YOUR OBJECTIVE: Word for word, reproduce all entries below, leaving every picture out.

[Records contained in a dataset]
»»
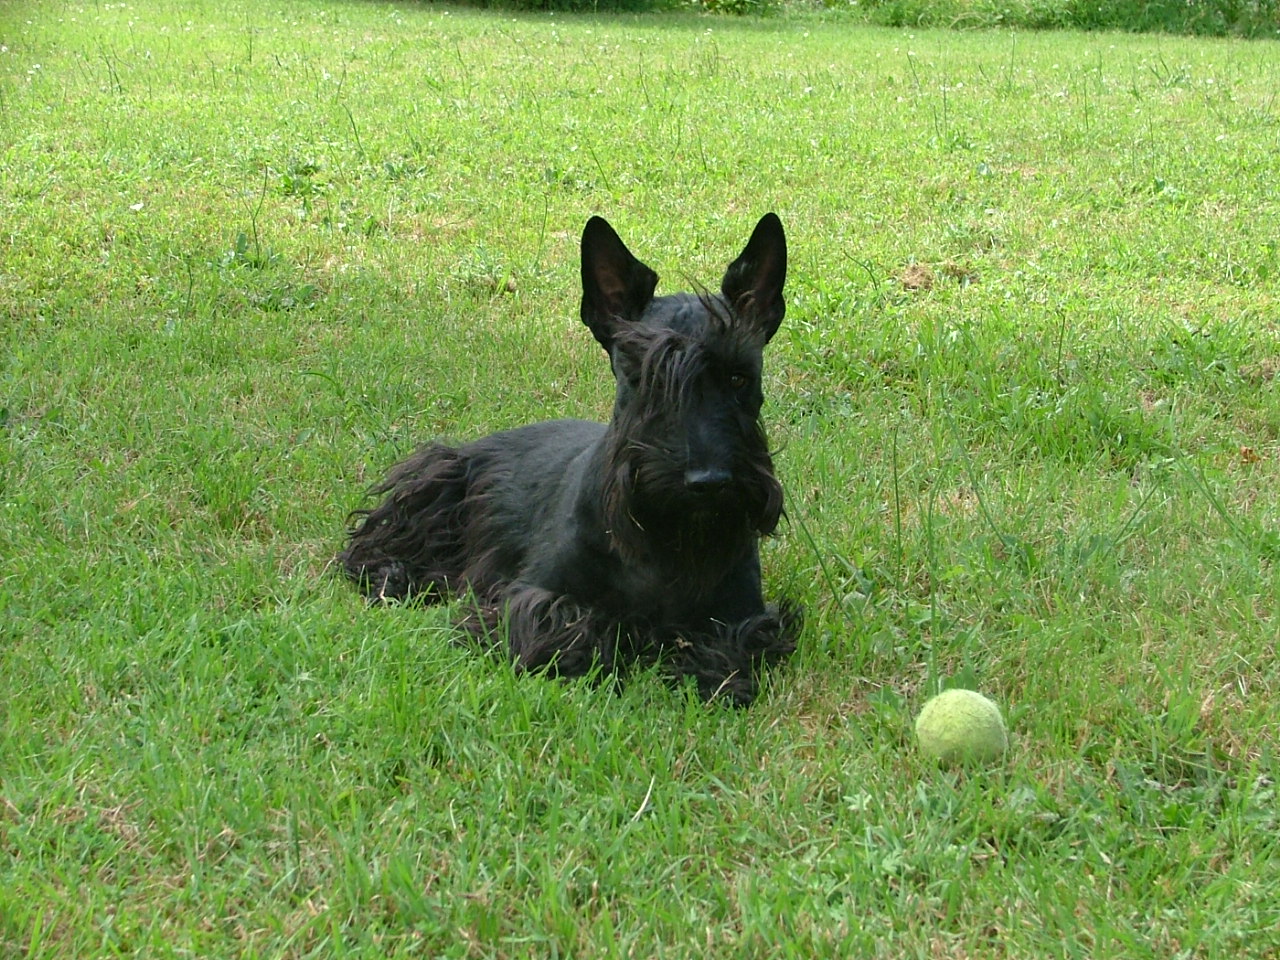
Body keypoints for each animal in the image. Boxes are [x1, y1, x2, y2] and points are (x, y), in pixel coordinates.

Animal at [340, 212, 798, 706]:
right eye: (643, 376)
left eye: (739, 377)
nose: (707, 482)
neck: (662, 545)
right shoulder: (532, 594)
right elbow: (572, 628)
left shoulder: (738, 615)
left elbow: (726, 647)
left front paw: (711, 676)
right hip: (437, 482)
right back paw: (393, 576)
««
OUTPUT:
Body keypoints for each animal in the image. Boxes are [x1, y1, x2, y2] and points are (x, y), in pixel coordinates.

Animal at [340, 212, 798, 706]:
right eye: (643, 376)
left eye: (739, 377)
nose: (707, 482)
neck: (662, 545)
right shoulder: (532, 594)
right elbow: (572, 628)
left shoulder: (738, 615)
left elbow: (726, 647)
left front paw: (711, 676)
right hip: (437, 482)
right back paw: (393, 576)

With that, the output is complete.